Any financial projections in this communication are forward-looking statements that are based on assumptions that are inherently subject to significant uncertainties and contingencies, many of which are beyond Newtown’s and Appgate’s control. While all projections are necessarily speculative, Newtown and Appgate believe that the preparation of prospective financial information involves increasingly higher levels of uncertainty the further out the projection extends from the date of preparation. The assumptions and estimates underlying the projected results are inherently uncertain and are subject to a wide variety of significant business, economic and competitive risks and uncertainties that could cause actual results to differ materially from those contained in the projections. The inclusion of projections in this communication should not be regarded as an indication that Newtown and Appgate, or their respective representatives and advisors, considered or consider the projections to be a reliable prediction of future events.

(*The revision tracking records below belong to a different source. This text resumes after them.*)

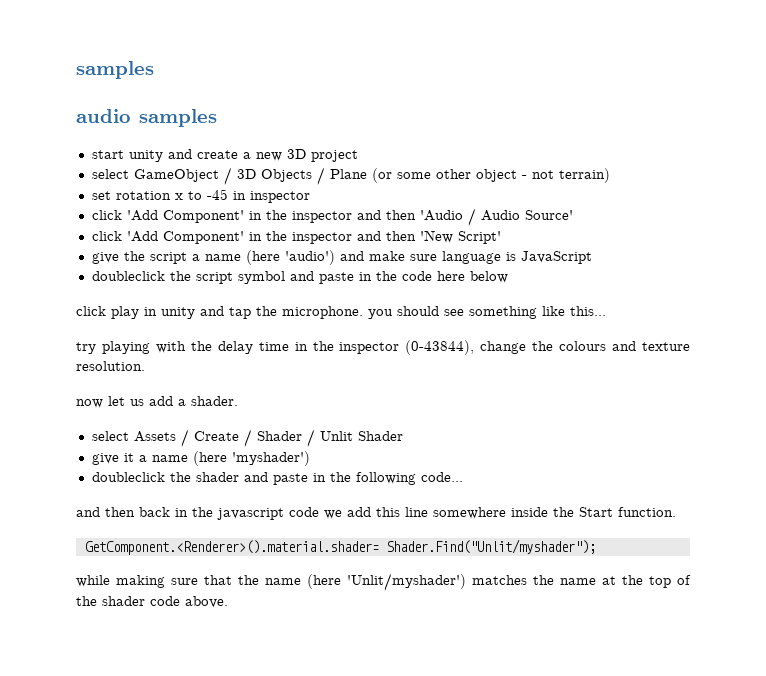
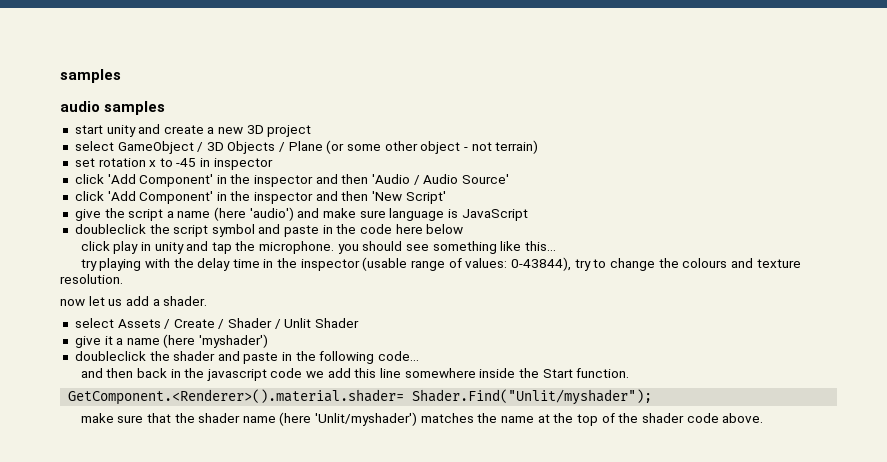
[405,340,475,355] (0-43844), -> [362,257,607,271] (usable range of values: 0-43844), try to
[76,575,165,588] while making -> [80,413,114,423] make
(259, 580) none -> [198,413,241,423] shader

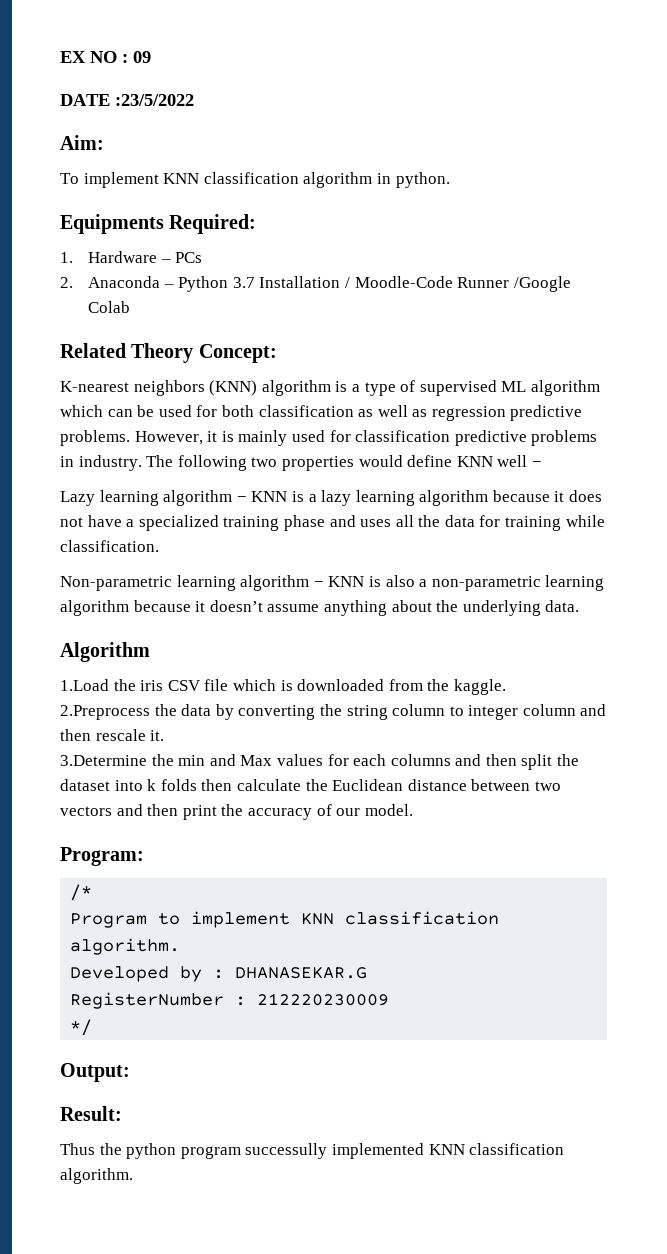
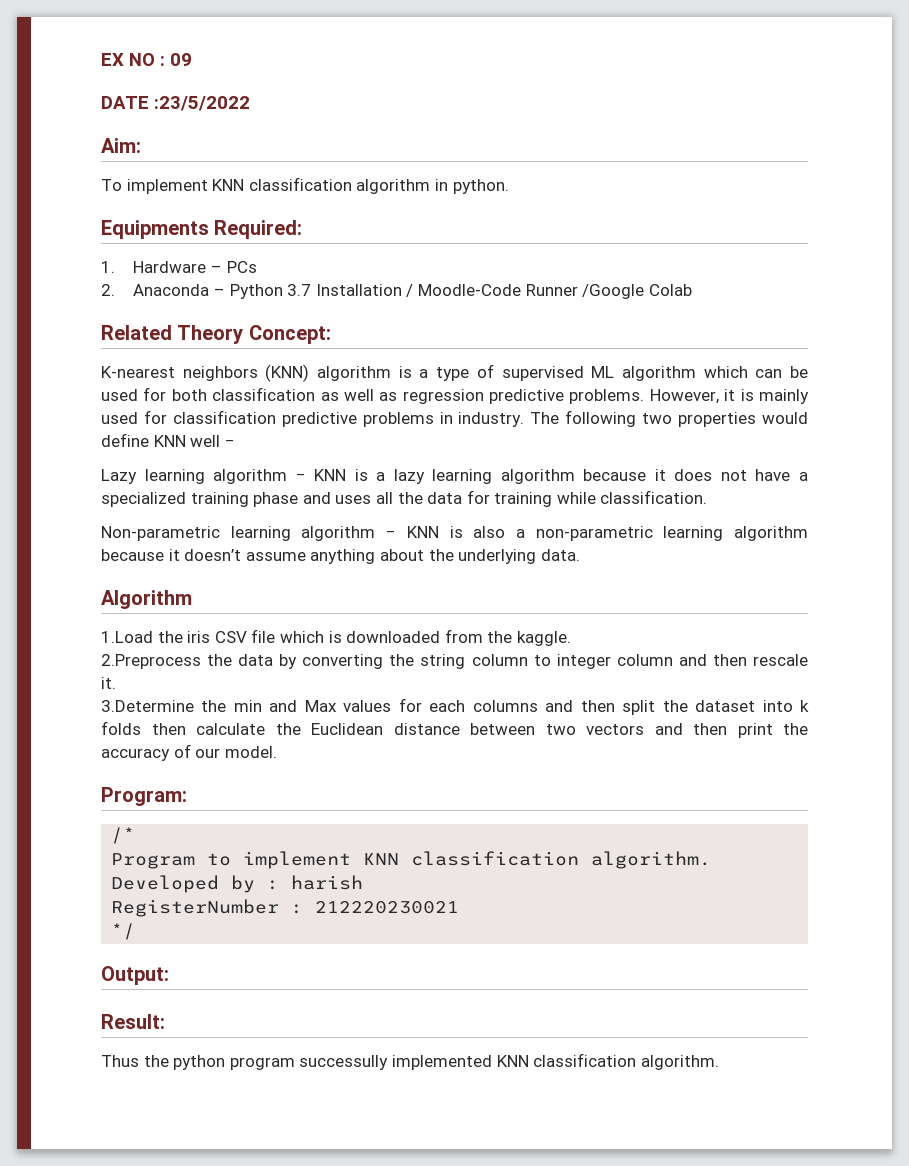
[235,967,368,979] DHANASEKAR.G -> [291,875,364,890] harish
[257,993,390,1006] 212220230009 -> [315,901,460,914] 212220230021

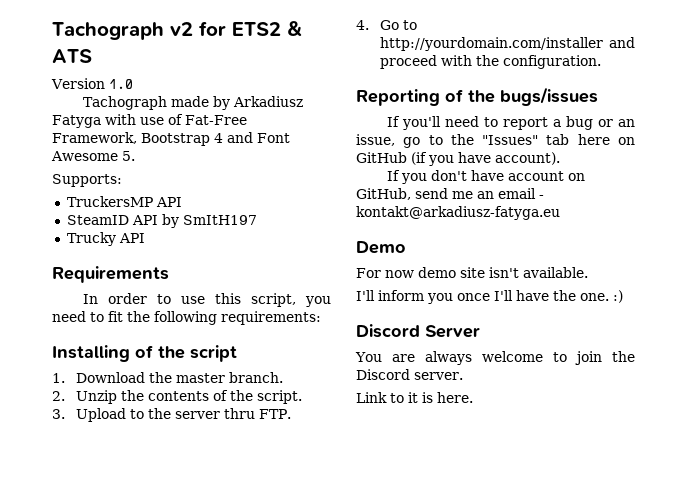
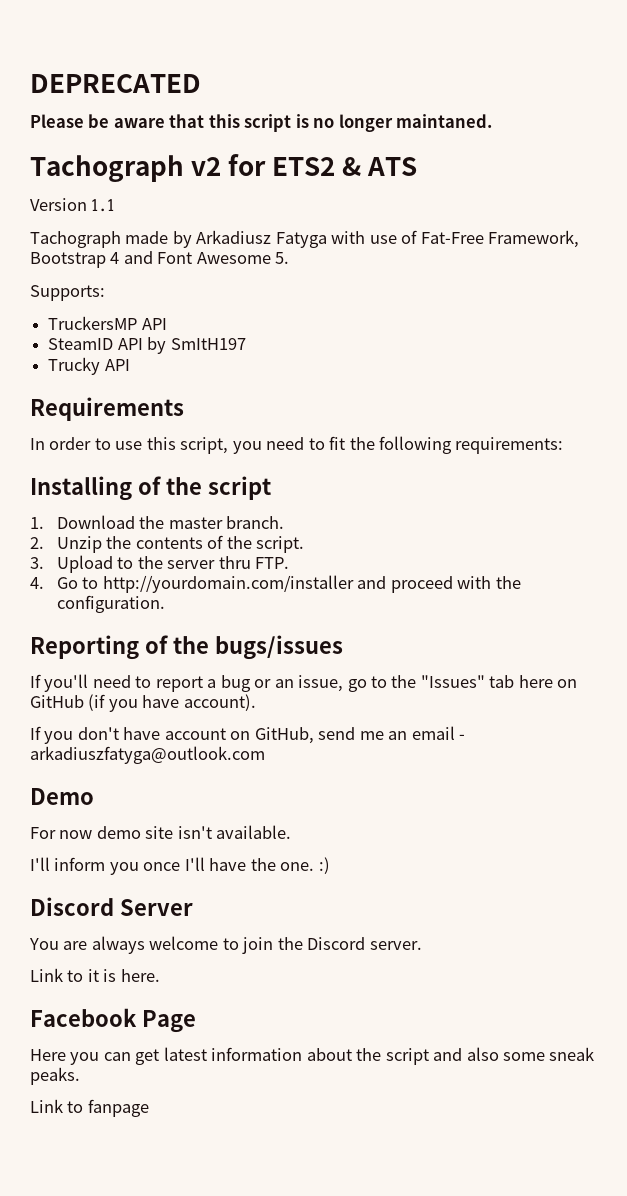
(52, 31) none -> [30,74,201,93] [30,114,493,132] DEPRECATED // Please be aware that this script is no longer maintaned. //
[108,79,133,89] 1.0 -> [91,199,116,212] 1.1
[356,206,560,220] kontakt@arkadiusz-fatyga.eu -> [30,746,265,764] arkadiuszfatyga@outlook.com
(473, 397) none -> [30,1008,196,1033] [30,1047,595,1065] [30,1067,80,1085] [30,1099,149,1117] // Facebook Page // Here you can get latest information about the script and also some sneak peaks. // Link to fanpage

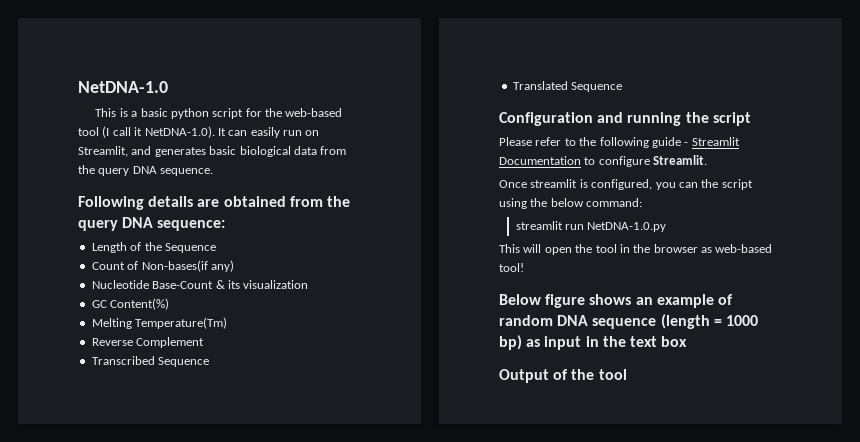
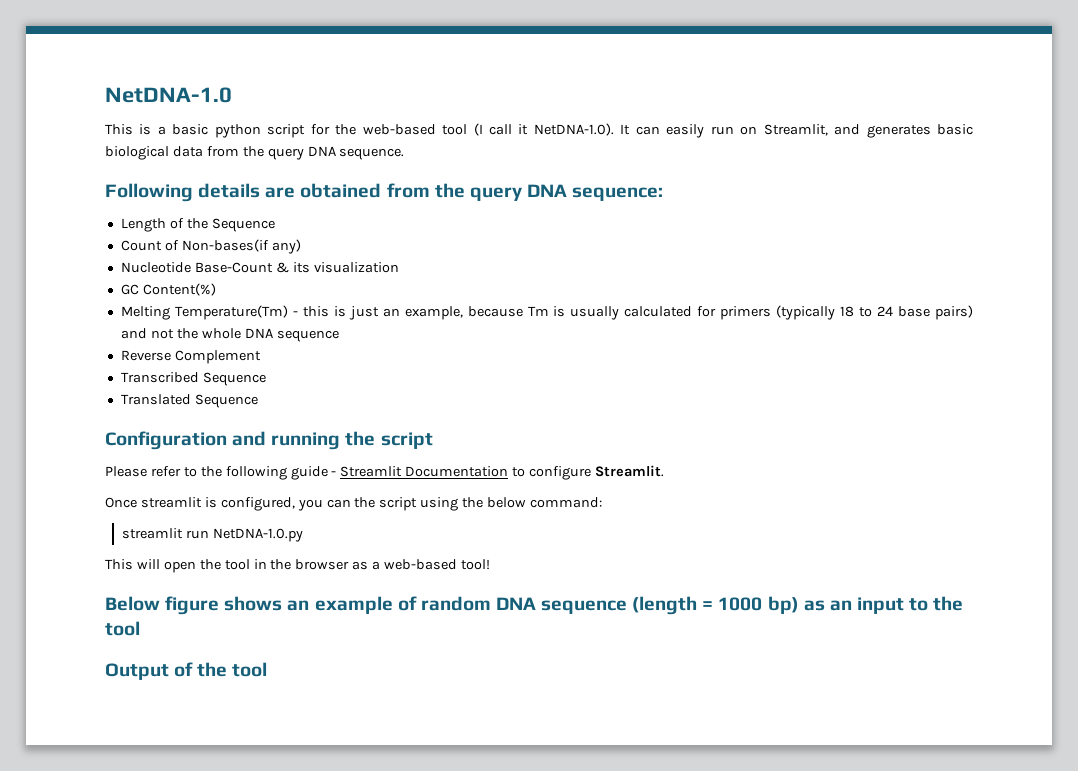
(228, 323) none -> [292,305,973,320] [120,328,339,342] - this is just an example, because Tm is usually calculated for primers (typically 18 to 24 base pairs) and not the whole DNA sequence
(712, 250) none -> [372,561,381,570] a
[544,336,688,350] input in the text box -> [829,596,964,614] [105,621,140,636] an input to the tool

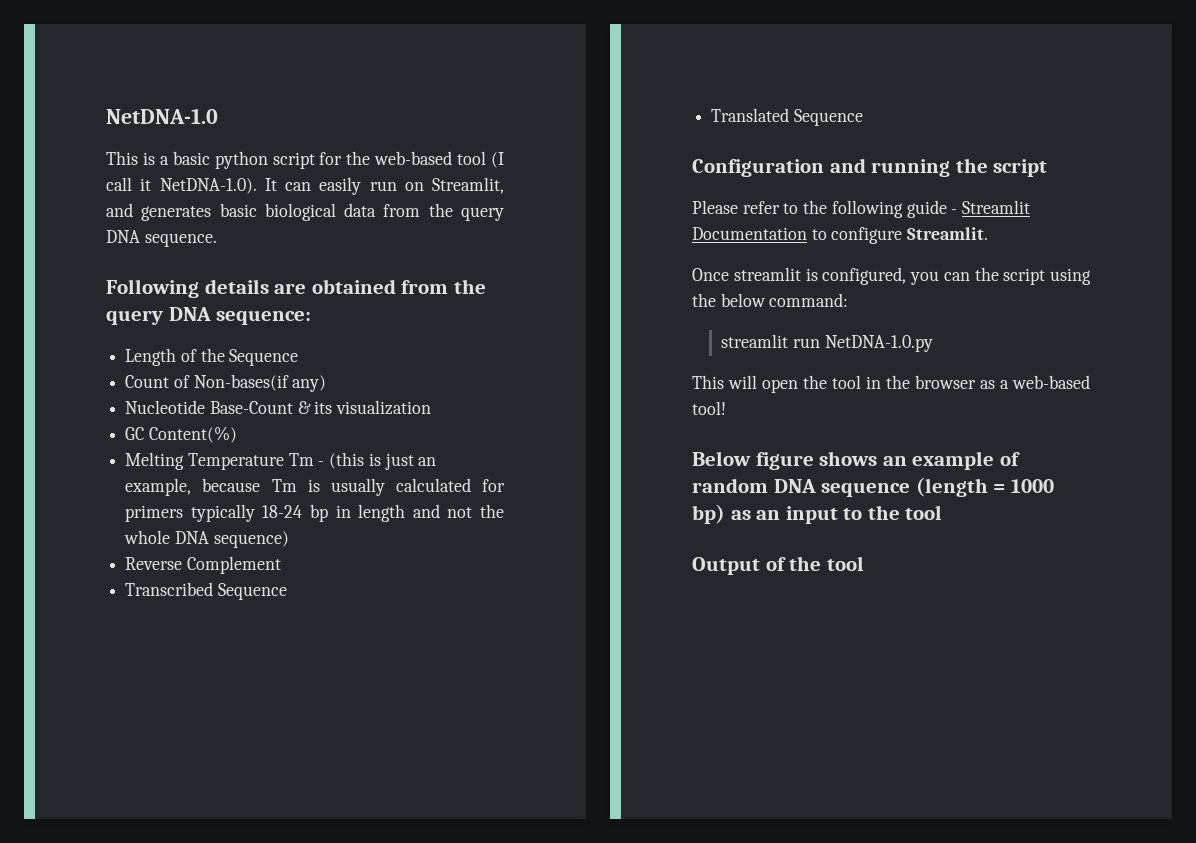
[174,305,329,320] Temperature(Tm) - this -> [187,452,365,470] Temperature Tm - (this
[776,305,973,320] (typically 18 to 24 base pairs) -> [190,504,406,522] typically 18-24 bp in length
[276,330,339,342] sequence -> [213,531,289,548] sequence)

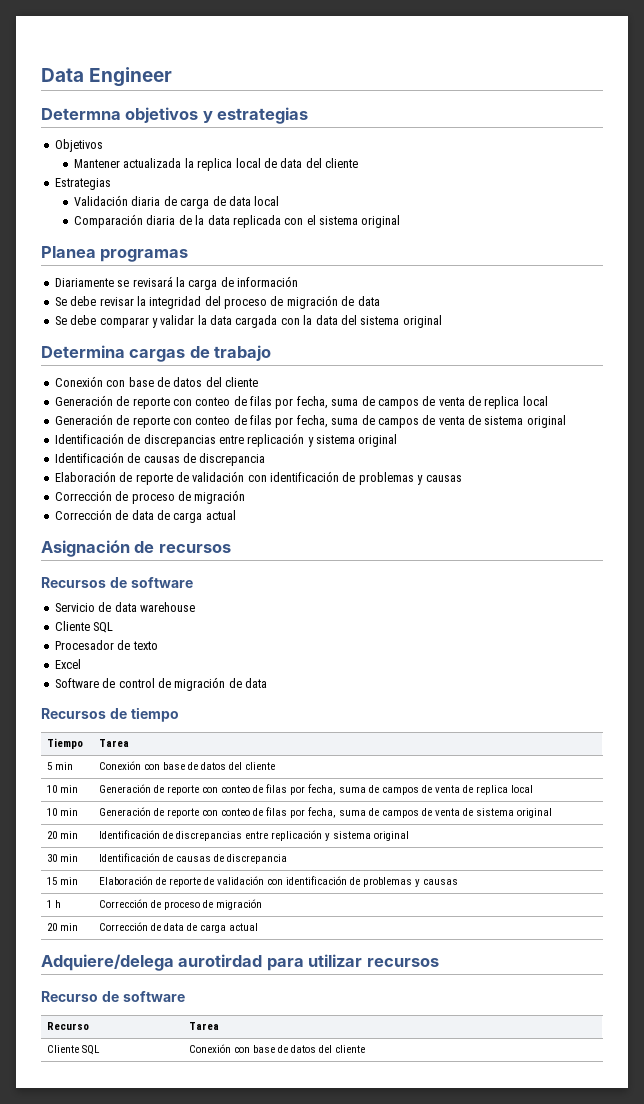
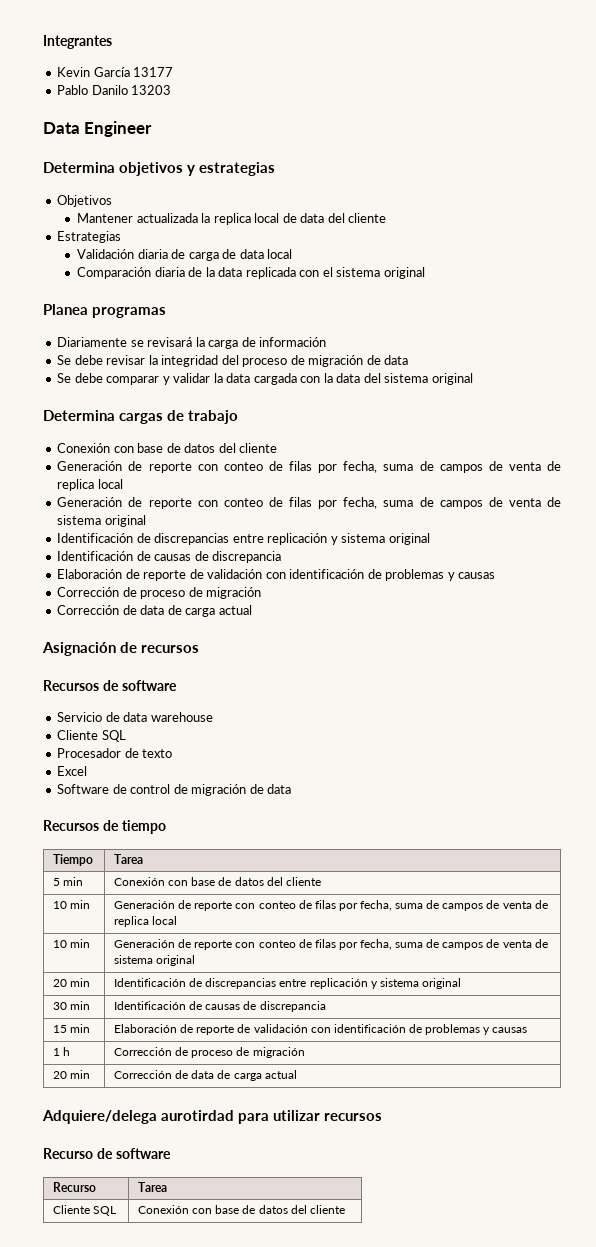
(41, 75) none -> [43,35,112,49] [57,67,174,77] [57,85,172,95] Integrantes // Kevin García 13177 // Pablo Danilo 13203 //
[41,108,121,120] Determna -> [43,162,115,173] Determina

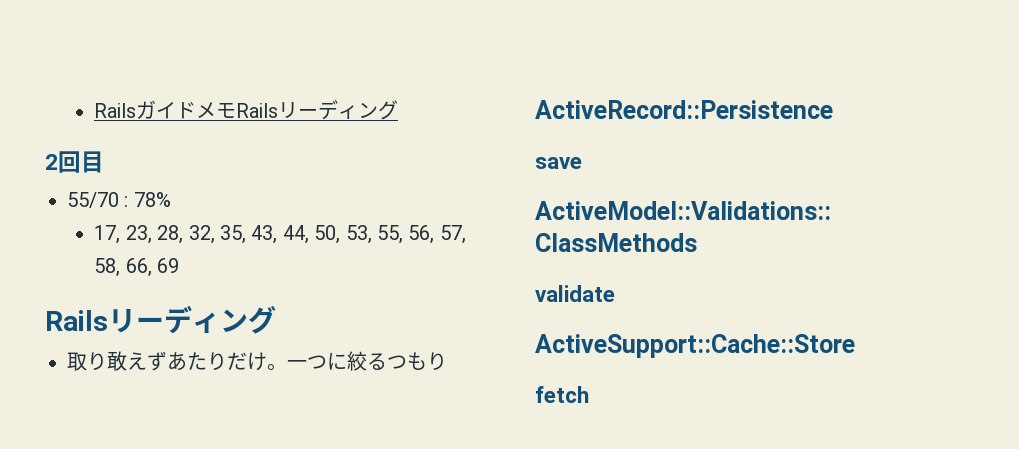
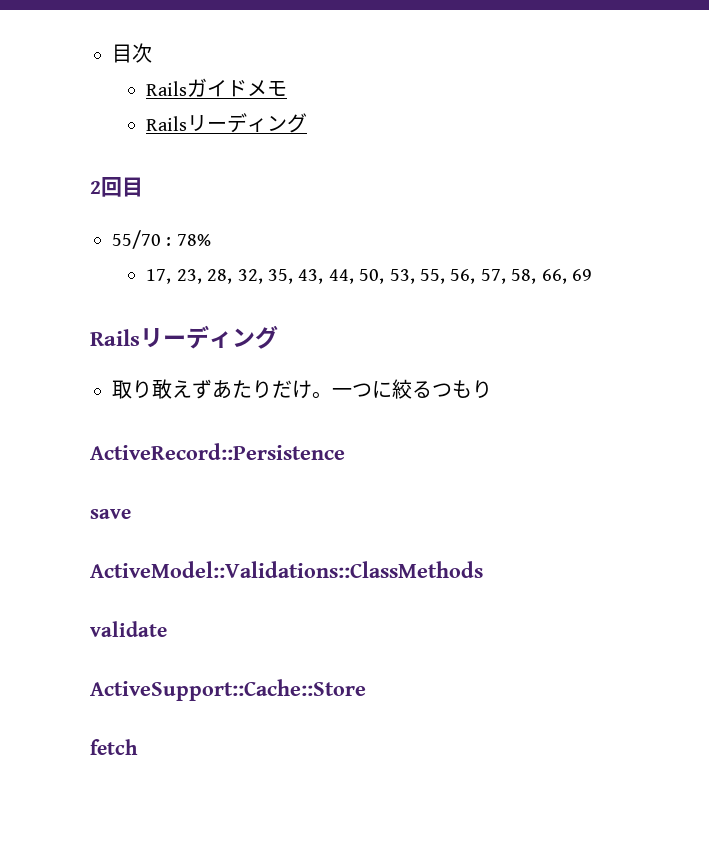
(94, 110) none -> [112,43,152,63] 目次 //
(237, 110) none -> (288, 88) //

This communication is not intended to be all-inclusive or to contain all the information that a person may desire in considering in an investment in Appgate and is not intended to form the basis of an investment decision in Appgate. All subsequent written and oral forward-looking statements concerning Newtown and Appgate, the proposed transactions or other matters and attributable to Newtown and Appgate or any person acting on their behalf are expressly qualified in their entirety by the cautionary statements above.